How do I go about proving that the solution set of
\begin{align*} w - 3 x + 4 y - z &= 0 \\ 3 w + x + 2 y + z &= 0 \end{align*}
is a subspace of $\mathbb{R}^{4}$?
I originally defined S as: \begin{equation} S = \left\{ ( w, x, y, z) \in \mathbb { R } ^ { 4 } | w - 3x + 4y -z = 0\textbf{ and }3w + x + 2y + z = 0 \right\} \end{equation}
and then determined if
$\vec{0} \in S,$
$S$ is closed under addition ($u,\>v \in S \implies u + v \in S$), and
$S$ is closed under scalar multiplication ($\alpha \in \mathbb{F} \text{ and } u \in S \implies \alpha \cdot u \in S $),
by checking if both $w - 3x + 4y -z = 0$ and $3w + x + 2y + z = 0$ satisfied the above conditions, which was rather straightforward.
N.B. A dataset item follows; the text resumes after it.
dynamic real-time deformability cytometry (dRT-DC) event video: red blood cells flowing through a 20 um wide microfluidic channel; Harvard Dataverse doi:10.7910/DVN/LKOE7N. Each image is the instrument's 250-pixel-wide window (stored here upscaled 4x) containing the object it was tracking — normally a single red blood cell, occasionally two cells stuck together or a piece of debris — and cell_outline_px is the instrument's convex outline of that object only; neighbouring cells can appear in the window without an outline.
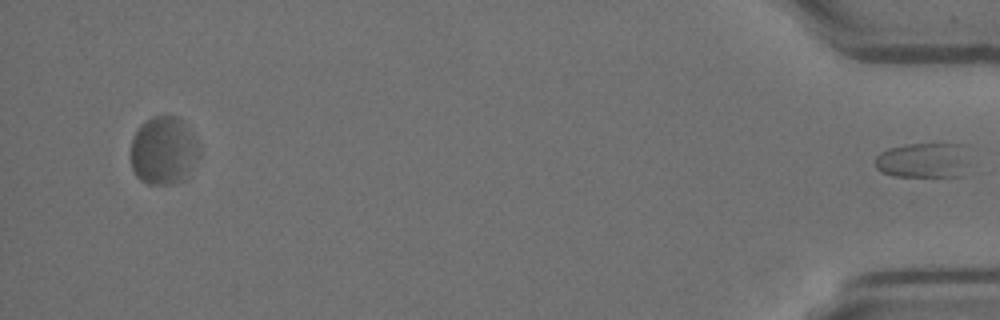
{"species": "Egyptian fruit bat (a non-hibernating species)", "species_latin": "Rousettus aegyptiacus", "temperature_condition": "room temperature", "stored_images_in_passage": 47, "segment_of_instrument_passage": [2, 2], "camera_frame_rate_fps": 3000, "um_per_image_px": 0.085, "animal": {"sex": "female"}, "frame": {"image": 1, "passage_image": 47, "time_ms": 15.333, "image_size_px": [1000, 320], "cell_outline_px": [[968, 176], [896, 176], [884, 172], [876, 168], [876, 156], [880, 152], [888, 148], [908, 144], [960, 144]], "centroid_in_image_um": [78.44, 13.64], "position_along_channel_um": 356.8, "area_um2": 18.9}}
Is that correct? Or am I missing something?
Another method would be to note that $S=\operatorname{ker}T$ where $T$ is represented by the following matrix (rel the standard basis) :
$\begin{pmatrix}1&-3&4&-1\\3&1&2&1\end{pmatrix}$.
The kernel of a linear transformation is always a subspace.